Superbe entrée en matière : « C’est ma chimère qui m’a réveillée, encore une fois. » Pas question, en effet, de lui échapper. « Elle me serre le coeur de ses deux mains de fer, me tétanise jusqu’à ce que je décide de me lever pour écrire. » Quand le besoin d’exprimer, de dire, de crier s’empare ainsi de l’âme, on peut s’attendre au meilleur.

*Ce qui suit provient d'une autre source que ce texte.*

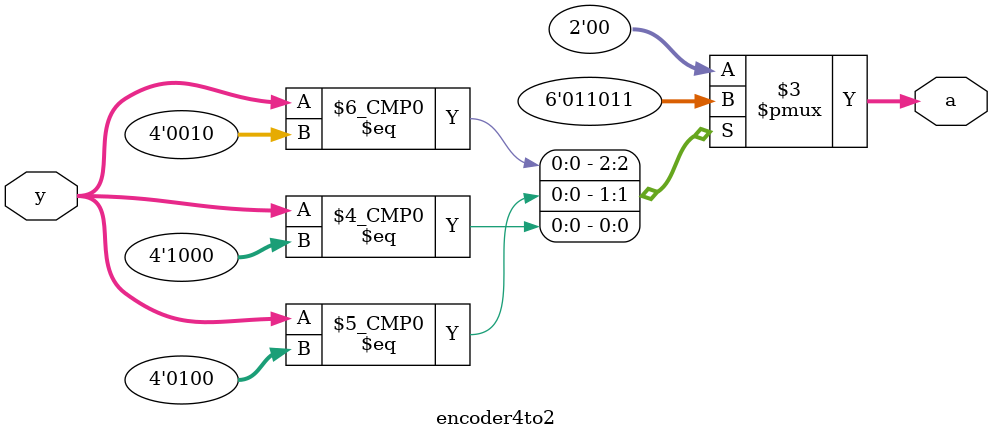
<source format=sv>
module encoder4to2  (
    input logic [3:0] y,
    output logic [1:0] a
);
    
    always @(*) begin
        case (y)
            4'b0001: a = 2'b00;
            4'b0010: a = 2'b01;
            4'b0100: a = 2'b10;
            4'b1000: a = 2'b11;
            default: a = 2'b00;
        endcase
    end
endmodule
</source>
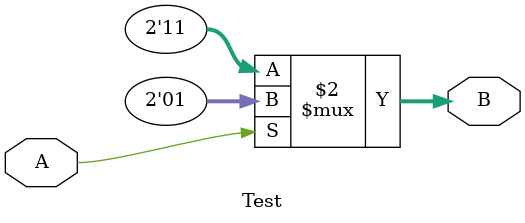
<source format=v>
`timescale 1ns / 1ps

module Test(
    input A,
    output [1:0] B
    );

assign B=(A==1'b1)? 2'b01:2'b11;   
 
endmodule

</source>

De fait, ce meilleur sera souvent offert. Surtout, ce qui ne surprend pas chez Yolande Villemaire, quand le souffle poétique gonfle la prose jusqu’à l’éclatement. L’amour, quand il naît, mais aussi quand il fausse compagnie, inspire une fulgurance d’images, de télescopages verbaux, d’assonances lourdes de sens et de rythme. En d’autres pages, c’est la bêtise administrative ou la mesquinerie de l’entourage professionnel qui font grincer les phrases. Cela vit.
Le bouquin sera parfois victime de ses tumultes. L’enseignante qui se raconte fait la part belle à la chronique de ses dépressions et l’on s’émeut de cette fragilité avouée et convertie en pédagogie agissante et en ouverture aux autres. Mais le récit s’alanguit quand se multiplient les pages sur les négociations avec l’informatique ou que prolifèrent les références littéraires plus tapageuses que pertinentes.
Des petits fruits rouges, heureusement, s’entêtent à ressusciter les souvenirs, à faire revivre et pardonner les imprudentes promesses de l’enfance, à répandre parfums et couleurs jusqu’aux confins de l’existence. Poésie incarnée et prenante.